* [PROBLEMA A RESOLVER]: Segundo o texto sobre Michel Costa, em que dia da semana e em que data ele saiu pelas ruas de São Paulo roubando carros e atirando em pessoas?

![]() |
Michel Costa: o criminoso alucinado da movimentada semana onde os paulistas viram cenas cinematográficas de pura adrenalina e desespero (retirado de veja.abril.com.br) |
Michel não tinha antecedentes criminais. Muito pelo contrário, por seu perfil de classe média alta, o atirador tresloucado e paranoico das avenidas paulistas estava muito mais para vítima do que para criminoso. Pelo seu perfil, Goldfarb Costa parecia mais um daqueles cidadãos brancos, abastados, com formação universitária, que são chamados de "homens de bem" do nosso quadro social, nos entoados discursos da sociedade de classes. Porém, numa segunda-feira, dia 9 de janeiro, num dia em que, na metrópole, os cidadãos paulistanos saem apressadamente de suas casas e apartamentos para ir ao trabalho, as cenas vistas na ruas com a passagem meteórica do administrador de empresas roubando carros e atirando em pessoas, pareciam tiradas de um filme de ação ou terror. Sentindo-se perseguido, e sob o pretexto de achar que se sentia ameaçado pelos vizinhos, Michel Costa saiu alucinado pelas ruas, percorrendo perigosamente quilômetros e mais quilômetros da cidade grande, atravessando a cidade de São Paulo, através de carros roubados a cada esquina, munido de um colete e de uma pistola, provocando colisões, ferindo pessoas e aterrorizando uma urbe já bastante aterrorizada pela violência cotidiana da criminalidade e das mazelas de uma selva de concreto que tem todo um lado escuro a revelar. Será que o surto de Costa deu-se a um comportamento típicamente anômico, explicado pelas ciências sociais? Será que a pressão da megalópole, da cidade grande com suas pressões sociais, foi o bastante para fazer um indivíduo de classe média enlouquecer?
![]() |
Nas ruas de São Paulo o rastro de paranoia e destruição provocados pelo administrador de empresas e artista plástico (retirado de g1.globo.com) |
É sabido que, no caso das paranoias, o indivíduo enfermo entra num estado de transe, uma espécie de delírio em que a realidade e as pessoas que se encontram nela possam se tornar perigosas e ameaçadoras. Na paranoia o indivíduo pode cometer delitos e atos os mais bárbaros possiveis, por que todas as suas ações estão a serviço da paranoia. Conheci o caso de um agente de polícia, aposentado por conta de uma doença mental, porque foi diagnosticado como paranoico, pelo fato de, num belo dia, ao ver determinadas fotos de casais andando na praia nus, na internet, achou que sua mulher estava em uma das fotos, e que o outro que aparecia com ela, seria um de seus colegas de trabalho. Na paranoia da infidelidade, o citado servidor público saiu do trabalho armado, determinado a matar a esposa e o suposto amante, sendo que ela nem estava na praia, mas sim trabalhando em outra cidade, sendo obrigados os demais colegas do policial a levá-lo às pressas para um internamento. O indivíduo paranoico necessita ser diariamente monitorado, e no meio de um surto esquizofrênico dessa magnitude, só resta ao enfermo a internação ou o acompanhamento contínuo de parentes. São pessoas que, aparentemente normais, sequer podem sair de casa sozinhas.

* [REGISTROS DE DADOS]:

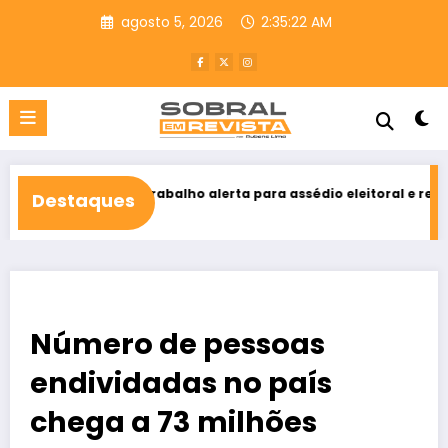
Pular
agosto 5, 2026
2:35:24 AM
para
o
conteúdo
o Trabalho alerta para assédio eleitoral e reforça direito ao voto
Destaques
2026
Número de pessoas
endividadas no país
chega a 73 milhões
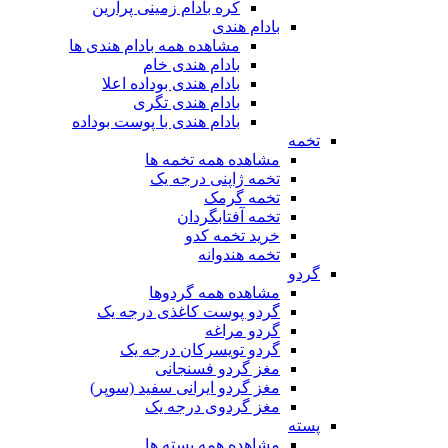
کره بادام زمینی پرارین
بادام هندی
مشاهده همه بادام هندی ها
بادام هندی خام
بادام هندی بوداده اعلا
بادام هندی تگری
بادام هندی با پوست بوداده
تخمه
مشاهده همه تخمه ها
تخمه ژاپنی درجه یک
تخمه گرمک
تخمه آفتابگردان
خرید تخمه کدو
تخمه هندوانه
گردو
مشاهده همه گردوها
گردو پوست کاغذی درجه یک
گردو مراغه
گردو تویسرکان درجه یک
مغز گردو فسنجانی
مغز گردو ایرانی سفید (سوپر)
مغز گردوی درجه یک
پسته
مشاهده همه پسته ها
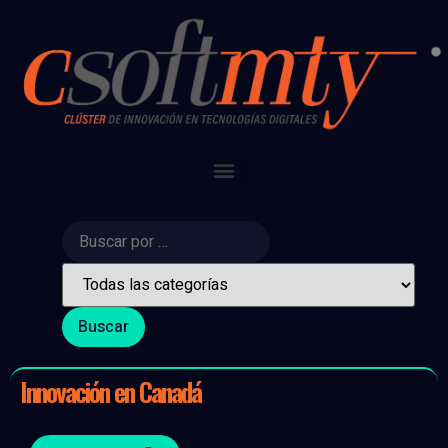
Innovación en Canadá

* [SUA SOLUÇÃO]: Numa segunda-feira, dia 9 de janeiro.